# WuHu Passenger Car Kits



## Nick Jr (Jan 2, 2008)

Talked to Bob Clark yesterday. He is offering two different passenger car KITS, an RPO and a Pullman Coach, interiors are optional. They come with Gary Raymond wheels and KD's. They are made of Brazilian Maple, and IMHO very reasonably priced. You can see them at his web site
www.LiveSteamG1US. Thank You


----------



## David Leech (Dec 9, 2008)

That's
http://www.livesteamg1us.com
So, what is a reasonable price?
I don't see a price on his web site, so can you tell us?
Cheers,
David Leech, Delta, Canada


----------



## Pete Thornton (Jan 2, 2008)

Nick,
They are made by Iron Horse Engraving here in the good old USofA, (not by WuHu as your title implies.) IHE have been making coach kits for EBT fans for a few years; I have their EBT #5 and it is beautiful kit to put together. (Are you sure they are being sold as kits?)

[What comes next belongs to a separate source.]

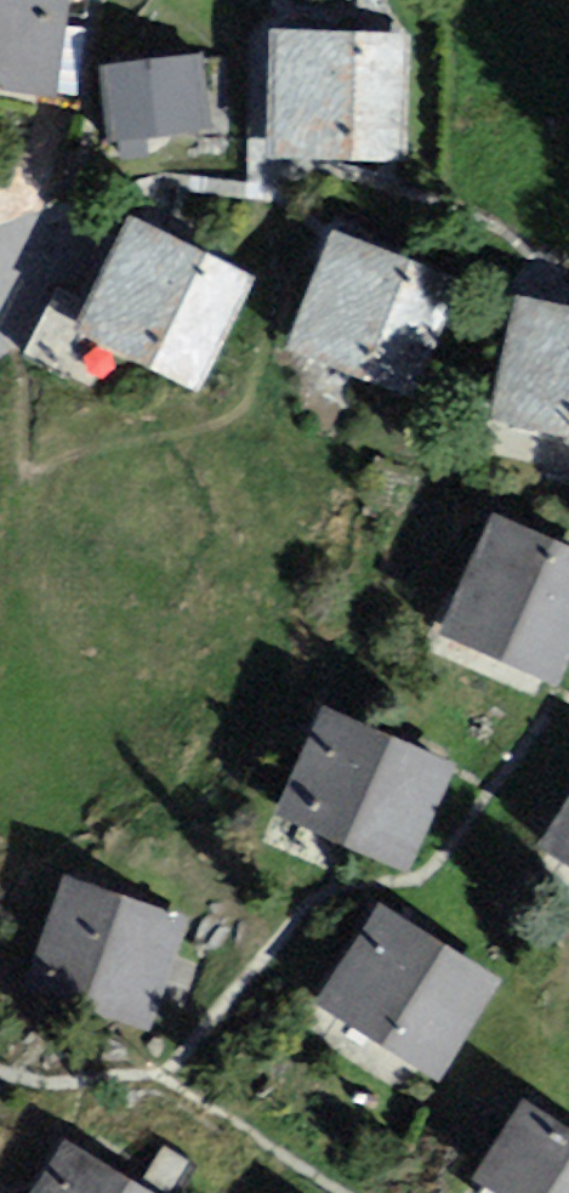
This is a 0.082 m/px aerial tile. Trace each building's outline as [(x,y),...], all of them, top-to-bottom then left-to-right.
[(43,100),(57,0),(0,0),(0,94),(43,100)] [(412,36),(274,31),(270,154),(408,158),(412,36)] [(191,68),(102,71),(105,157),(194,154),(191,68)] [(258,281),(131,214),(76,319),(203,386),(258,281)] [(454,277),(333,231),(289,346),(410,392),(454,277)] [(527,319),(508,441),(568,450),(568,326),(527,319)] [(500,529),(454,623),(552,671),(568,637),(568,563),(500,529)] [(441,771),(335,722),(295,808),(401,857),(441,771)] [(175,927),(80,890),(47,976),(142,1012),(175,927)] [(483,984),(383,925),(336,1004),(437,1063),(483,984)] [(531,1108),(481,1192),(568,1192),(568,1131),(531,1108)] [(64,1149),(42,1192),(151,1192),(64,1149)]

This is Bob's Passenger Car page: http://www.livesteamg1us.com/passenger-cars.html

John of IHE sent me the following in an email: _"Are you planning on attending ECLSTS the end of this week? Bob and I will have booths side by side and I will have unpainted display models for a coach, RPO, and Baggage car."
_


----------



## Nick Jr (Jan 2, 2008)

Pete, CORRECTION: I should have said being OFFERED BY BOB CLARK, thank you for clearing that up. So if past performance of the manufacturer is any indication, these should be of high quality. Quote Bob "they are being offered as kits", if there is any thing other than that he didn't say. David, a quick call to Bob will answer the price and will also inform you of other features that I didn't mention. 301 467 3348. LG


----------